The advantage of the winter months is that you don't have to wait until late to get the sunset, or get up at silly o'clock for a sunrise - you can be shooting 4/5pm for a sunset shot, and 6/7am for a sunrise.
A bit of research can help you avoid wasted trips. You've found a nice location, but where does the sun set/rise? Take a compass, find out. Sun rises in East, sets in West. In winter the trajectory of the sun is lower than in summer - so bear this in mind. Will that large nearby building block out the light, just at the time you want to be shooting? Depending on the location, and the angle/position that you want the car at, you may find that it will only work with a sunrise, not sunset. Work this all out.
Little tip: Grab a Dinky Toy, or whatever, - the bigger the better - and take it with you to the proposed location. Just hold it in the air, turning it, and you can quickly work out the angle that the light will work best on the car.
Timing - get there a good bit (a good hour or more) before the light is at it's best. It's going to take a little while to position the car etc. Once the light is at it's best, it goes really quickly - so you want to be shooting then, not frantically trying to position the car!
- Positioning - of the car in relation to the light, and the camera in relation to the car.
This is where a second person can help as they can be moving the car, whilst you're looking through the camera. A small change in angle can make a big difference in where the light is reflecting off the car. I did the shot above by myself but it is definitely quicker with a second person.
This is where your Dinky Toy could save you time. You'll know the angles/spots that you want to put the car in. You'll need to twiddle the car position and camera positon to get the light the best on the car, as well as getting what you want, or don't want, in the background.

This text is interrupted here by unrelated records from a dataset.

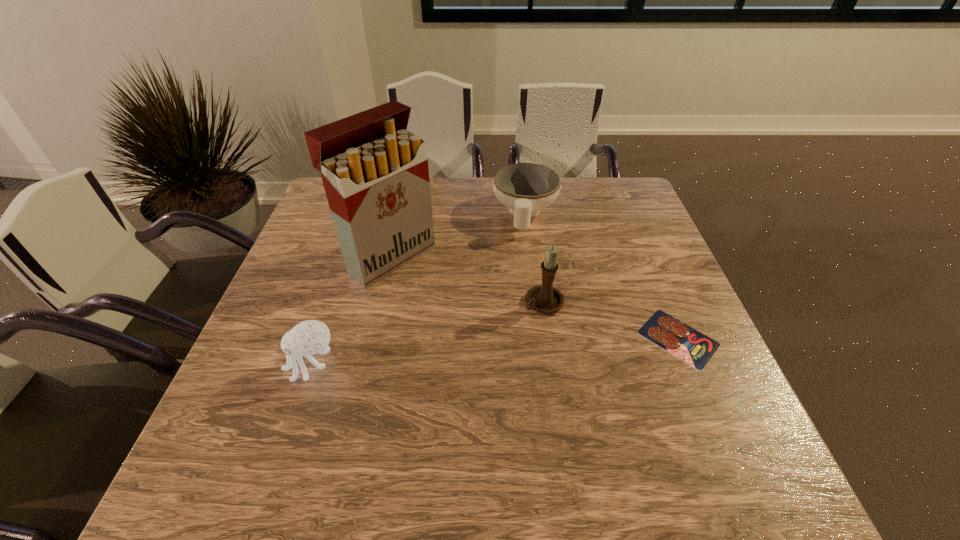
Identify the location of vacant space on the desktop that is between the octopus and the rightmost object and is positioned with the lid open on the tallest object. (520, 350).

Identify the location of free space on the desktop that is between the octopus and the rightmost object and is positioned on the side with the handle of the fourth tallest object. (504, 351).

Locate an element on the screen. vacant spot on the desktop that is between the octopus and the salami and is positioned on the side of the second tallest object with the handle is located at coordinates (466, 354).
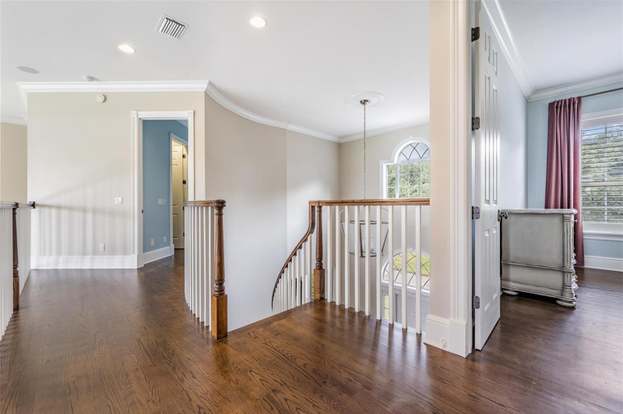
Find the location of `curtains`. curtains is located at coordinates (558, 144).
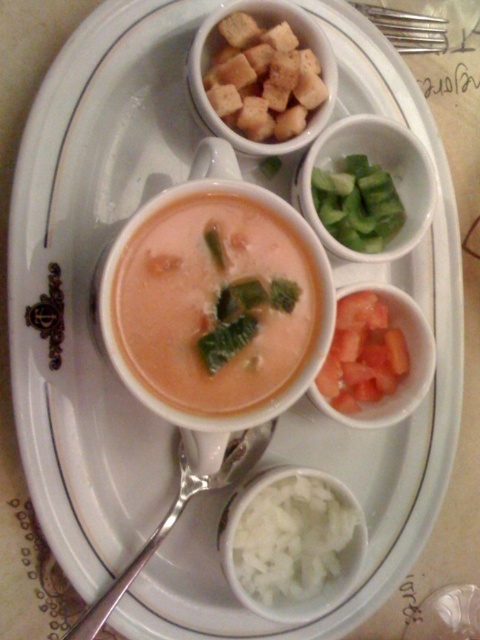
Question: Among these objects, which one is farthest from the camera?

Choices:
 (A) smooth creamy tomato soup at center
 (B) green cucumber at upper right
 (C) brown croutons at upper center

Answer: (B)

Question: Which point is closer to the camera?

Choices:
 (A) smooth creamy tomato soup at center
 (B) tomato-red glass bowl at upper right
 (C) white fluffy rice at lower center

Answer: (A)

Question: Which object is the farthest from the greencutcucumber at right?

Choices:
 (A) green cucumber at upper right
 (B) brown croutons at upper center
 (C) satin silver spoon at lower left

Answer: (C)

Question: Does green cucumber at upper right come in front of satin silver spoon at lower left?

Choices:
 (A) yes
 (B) no

Answer: (B)

Question: Is brown croutons at upper center smaller than tomato-red glass bowl at upper right?

Choices:
 (A) yes
 (B) no

Answer: (A)

Question: Is white fluffy rice at lower center below greencutcucumber at right?

Choices:
 (A) no
 (B) yes

Answer: (B)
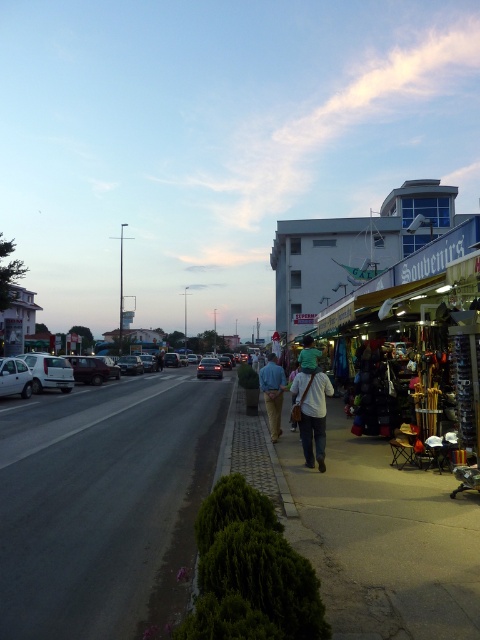
You are standing on the sidewalk on the left side of the street. You see a point marked at coordinates [104,504]. Is this point located on the dark asphalt road or on the sidewalk?

The point marked at coordinates [104,504] is on the dark asphalt road at lower left, so it is located on the road.

You are a pedestrian standing on the sidewalk and want to cross the road to reach a store on the other side. There are two cars in the center of the road, a matte black car at center and a dark gray metallic car at center. Which car should you wait behind before proceeding?

You should wait behind the dark gray metallic car at center because the matte black car at center is positioned to its left, meaning the dark gray metallic car at center is closer to your side of the sidewalk.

You can have the car at whatever angle you want, but a good starting point is the 'front 3/4' angle - like above (although I chose to show a bit more of the side). Experiment, look at the car a bit more front on or side on. You can apply the same technique to a rear shot. Each time you're going to have to move the car to get the best angle.
- Camera. You can get decent pics with a 'snappy' camera, you don't have to have an extremely expensive bit of gear. But the cheapest ones will have limitations - specifically in quality and features/manual settings.
Quality/Size. Whatever camera you have, if it's got a quality setting (fine, extra fine, normal etc) always set it on the highest quality you can. If you don't, then you're already compressing the image more than necesary and this will ultimately degrade the quality.
Same with the image size, set it to the highest pixel count that you can. This means you are capturing as large a file as possible. Yes, it will be too big to put onto a forum, but you just downsize it in your image program. It means you've got a large enough file size for, say, doing a print from. If you shoot a low-res and then want to crop it, you may end up with an image that isn't large enough.
Manual override. A camera with a manual setting, or some sort of exposure compensation, will be very useful. This allows you to overide/control how the image is exposed. A shot like above, dark car at dusk, is going to cause most cameras to overexpose as it sees a lot of dark areas and overcompensates - opposite for silver/white cars. You'll want to be able to override the camera to adjust this.
To get the maximum sharpness on the car, you'll want to be able to set the aperture on the camera so that you can choose a small aperture (large number). Some cameras won't give you this option.
Shooting on a small aperture in fairly low-light is going to result in a slow shutter speed, so some sort of support (tripod) is essential.
- Flash. If it's got an option to turn off the built-in flash and not make it fire, use it. The flash will just kill that beautiful light you've spent all that time arranging the car in. It'll also make your number plate zing out like a good 'un!!
Lens. Don't stick the camera on a wideangle/standard setting and get close to the car - unless you're specifically after a distorted/unusual effect/angle. Zoom to the longest telephoto setting you have and then move yourself backwards to get the car framed how you want it. This will have two effects...
Firstly, it will compress the perspective. The car will look a bit shorter and not look like it's tailing off into the distance i.e. it will give it a 'meatier' look.
Secondly, it will throw the background out of focus so that things like trees etc that may be distracting, will go more blurred.
Experiment with angles etc. If it doesn't work, so what, just delete it and try more. And above all - HAVE FUN!!!
Here endith todays basic car photography lesson!!